Louisa Bradshaw Jessop, 22, spent two hours on the witness stand in San Angelo. She gave halting answers to questions from state attorney Ellen Griffith about how long she had been at the ranch, who shares the building where she lives, and whether she had known about any inappropriate relationships there.

Jessop often simply responded, "I don't know" or, "I can't remember right now."

She offered little information about her father-in-law, Merrill Jessop, or his wife Barbara - both of whom are described as abusive in a book by former plural wife Carolyn Jessop, who has assisted the state since the April raid.

Asked whom she had seen at the two-story home shared by her in-laws, Louisa responded, "I saw me."

Jeffs, the sect's leader, presided over her 2003 marriage at age 17 to Dan Jessop.

Louisa Jessop was shown photos of Jeffs kissing young girls, at least one of whom is one of Merrill Jessop's daughters, and said she did not know if they were married.
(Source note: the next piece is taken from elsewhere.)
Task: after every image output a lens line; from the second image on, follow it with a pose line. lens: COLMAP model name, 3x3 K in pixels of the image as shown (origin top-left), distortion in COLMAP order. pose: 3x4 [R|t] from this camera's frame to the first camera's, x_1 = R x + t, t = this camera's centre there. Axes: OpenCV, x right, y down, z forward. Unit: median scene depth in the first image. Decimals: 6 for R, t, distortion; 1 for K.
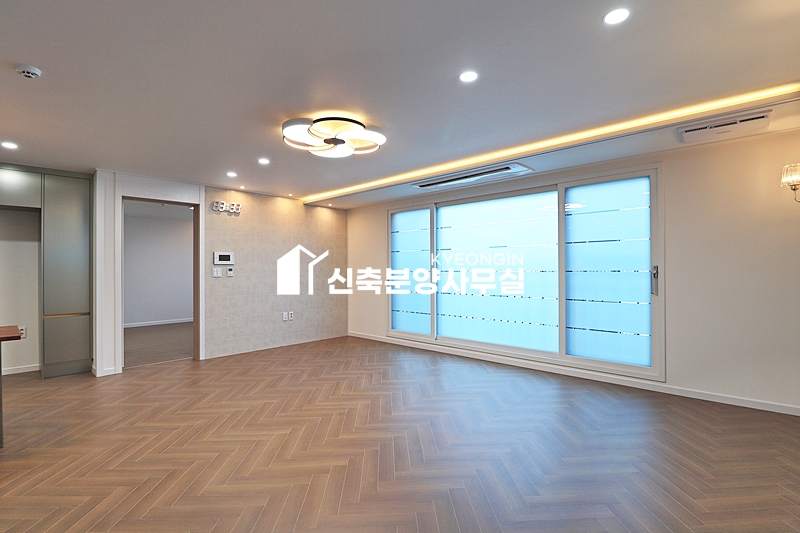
lens RADIAL K [[381.2, 0, 394.0], [0, 381.2, 266.8], [0, 0, 1]] dist [-0.004500, -0.008665]
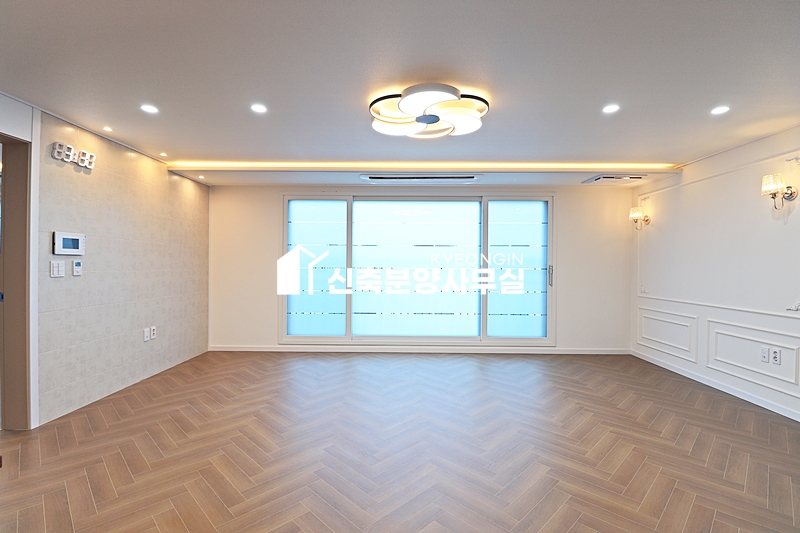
lens RADIAL K [[381.2, 0, 402.3], [0, 381.2, 261.5], [0, 0, 1]] dist [-0.004500, -0.008665]
pose [[0.726934, 0.014209, 0.686560, -0.466785], [-0.014631, 0.999879, -0.005202, -0.000447], [-0.686551, -0.006263, 0.727055, 0.234719]]
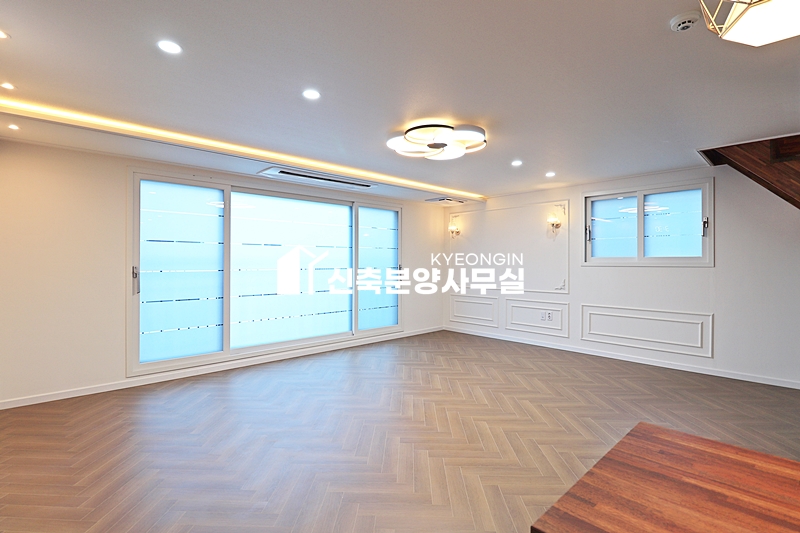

She said she thought the behavior was inappropriate.

In FLDS culture, a man can have physical contact with a female only if they are married. There was no discussion on whether sexual intimacy occurred.

Griffith asked if she knew why Jeffs was in prison and she responded, "For unjust causes as far as I'm concerned," and added that Jeffs "is perfect to me."

Randal Stout, who represents her infant, got her to agree that living in a home where underage mothers also reside might be seen as failing to protect her own children.

Louisa Jessop broke down when Lexie Wiley, her attorney, asked about being separated from her children and said the state had changed her status from disputed minor to adult "about the second" her baby was born.

Louisa said she would abide by Texas law as far as her own children's marriages.

When Louisa's husband, Dan Jessop, took the stand, state attorney Eric Tai showed him the photo of Jeffs kissing the young girl - his sister - and asked what he thought of it.

"I think there's everything wrong with that," he said. "It's against my religion and against my beliefs."

Asked if he thought the scene amounted to sexual abuse, Jessop said, "I do not consider a girl kissing a man sexual abuse."

Tai asked Jessop if his sister was married to Jeffs, who was convicted in Utah this year of being an accomplice to rape for performing a marriage between a 14-year-old FLDS girl and her 19-year-old cousin.

Jessop said he did not know.

"Seeing an image like that, what do you think?" Tai asked.

"It seems a little wild to me," Jessop answered, "but you see a lot more wild things than that driving down the streets of the city."

Griffith would not divulge the origin of the photos, but provided the court with a 2003 bishop's record that included a birth date indicating the girl was 12 at the time - July 27, 2006 - a month before Jeffs was arrested in Nevada after being on the lam for nearly two years.

Rod Parker, an FLDS spokesman, called the state's use of the photographs of Jeffs a "gratuitous publicity stunt by CPS which doesn't go to the issue at court, which is whether a baby is in immediate danger by what someone else did."

The hearing will resume Tuesday before 51st District Judge Barbara Walther, who approved the raid in April.

Walther acknowledged that the appellate court's decision was looming in the background of the case and said she had been criticized for not allowing enough evidence to be let in during a custody hearing in April.

"We're going to have a full-blown adversarial hearing," she said, "and if it takes two to three days, we're going to do it."